* Task goal
Please output exactly the lines below, starting at the line that has "або терасою з чудовим краєвидом." and ending at the line that has "Kalemlik Türemiş bir kelime midir ?", both included; leave out all pictures and include nothing else.

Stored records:
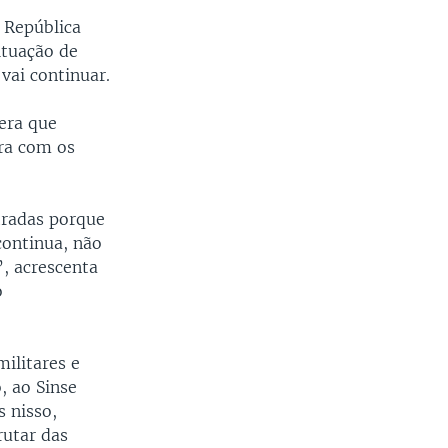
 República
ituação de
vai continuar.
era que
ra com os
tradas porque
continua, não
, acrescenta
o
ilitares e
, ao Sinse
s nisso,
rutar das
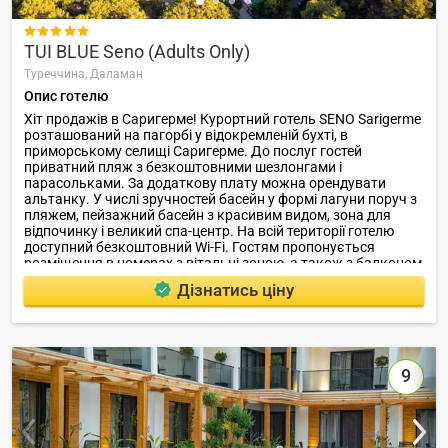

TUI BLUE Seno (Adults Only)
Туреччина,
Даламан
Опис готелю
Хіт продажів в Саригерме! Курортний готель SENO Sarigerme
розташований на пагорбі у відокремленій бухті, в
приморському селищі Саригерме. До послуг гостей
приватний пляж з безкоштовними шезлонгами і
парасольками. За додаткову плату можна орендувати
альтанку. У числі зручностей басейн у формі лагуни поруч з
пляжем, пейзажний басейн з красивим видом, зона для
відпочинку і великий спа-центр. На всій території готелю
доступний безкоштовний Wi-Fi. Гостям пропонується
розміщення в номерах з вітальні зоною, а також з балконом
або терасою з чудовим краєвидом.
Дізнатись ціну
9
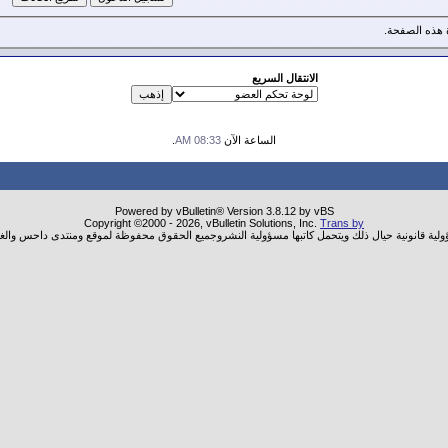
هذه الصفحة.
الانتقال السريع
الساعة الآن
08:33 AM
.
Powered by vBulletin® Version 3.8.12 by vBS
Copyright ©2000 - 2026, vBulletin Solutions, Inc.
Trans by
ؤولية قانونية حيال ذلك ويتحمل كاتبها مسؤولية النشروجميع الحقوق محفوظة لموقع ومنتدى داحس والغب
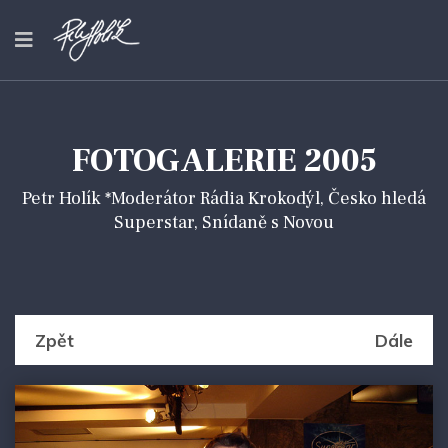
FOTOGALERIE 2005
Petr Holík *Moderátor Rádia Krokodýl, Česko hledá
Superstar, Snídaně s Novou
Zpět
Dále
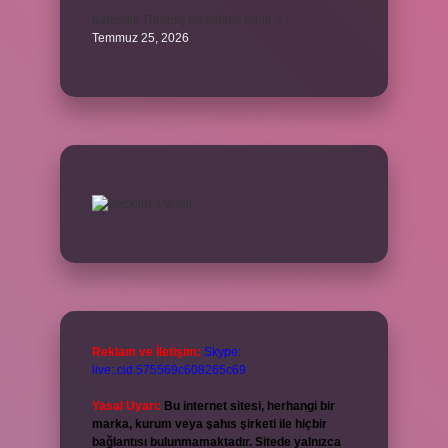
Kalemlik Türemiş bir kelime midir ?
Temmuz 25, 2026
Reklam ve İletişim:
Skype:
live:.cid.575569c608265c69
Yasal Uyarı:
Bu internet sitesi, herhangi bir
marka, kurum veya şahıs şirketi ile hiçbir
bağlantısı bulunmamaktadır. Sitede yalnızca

* * *

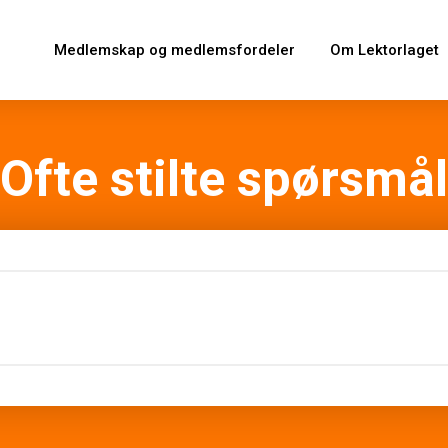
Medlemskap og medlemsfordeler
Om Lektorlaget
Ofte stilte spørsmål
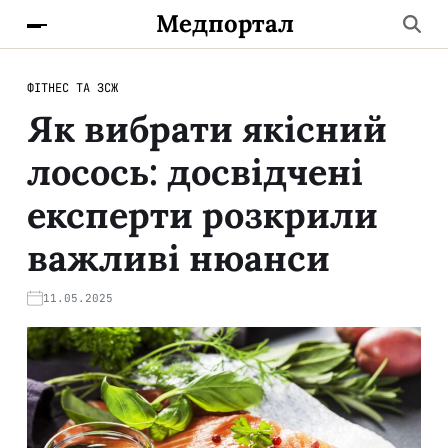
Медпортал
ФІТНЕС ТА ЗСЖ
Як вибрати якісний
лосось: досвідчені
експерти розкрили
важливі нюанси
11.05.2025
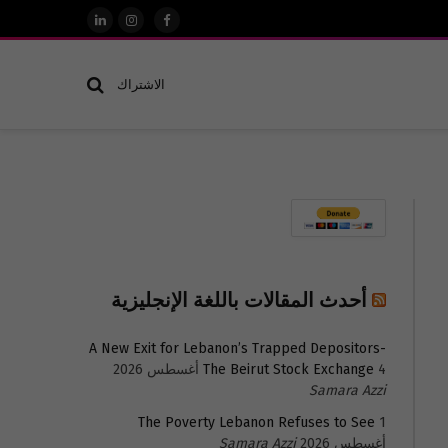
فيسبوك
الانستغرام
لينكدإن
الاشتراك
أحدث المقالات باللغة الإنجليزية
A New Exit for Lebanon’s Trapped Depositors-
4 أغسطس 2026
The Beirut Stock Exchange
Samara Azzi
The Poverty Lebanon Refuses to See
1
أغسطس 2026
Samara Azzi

* Worked solution
або терасою з чудовим краєвидом.
Дізнатись ціну
9
هذه الصفحة.
الانتقال السريع
الساعة الآن
08:33 AM
.
Powered by vBulletin® Version 3.8.12 by vBS
Copyright ©2000 - 2026, vBulletin Solutions, Inc.
Trans by
ؤولية قانونية حيال ذلك ويتحمل كاتبها مسؤولية النشروجميع الحقوق محفوظة لموقع ومنتدى داحس والغب
FOTOGALERIE 2005
Petr Holík *Moderátor Rádia Krokodýl, Česko hledá
Superstar, Snídaně s Novou
Zpět
Dále
Kalemlik Türemiş bir kelime midir ?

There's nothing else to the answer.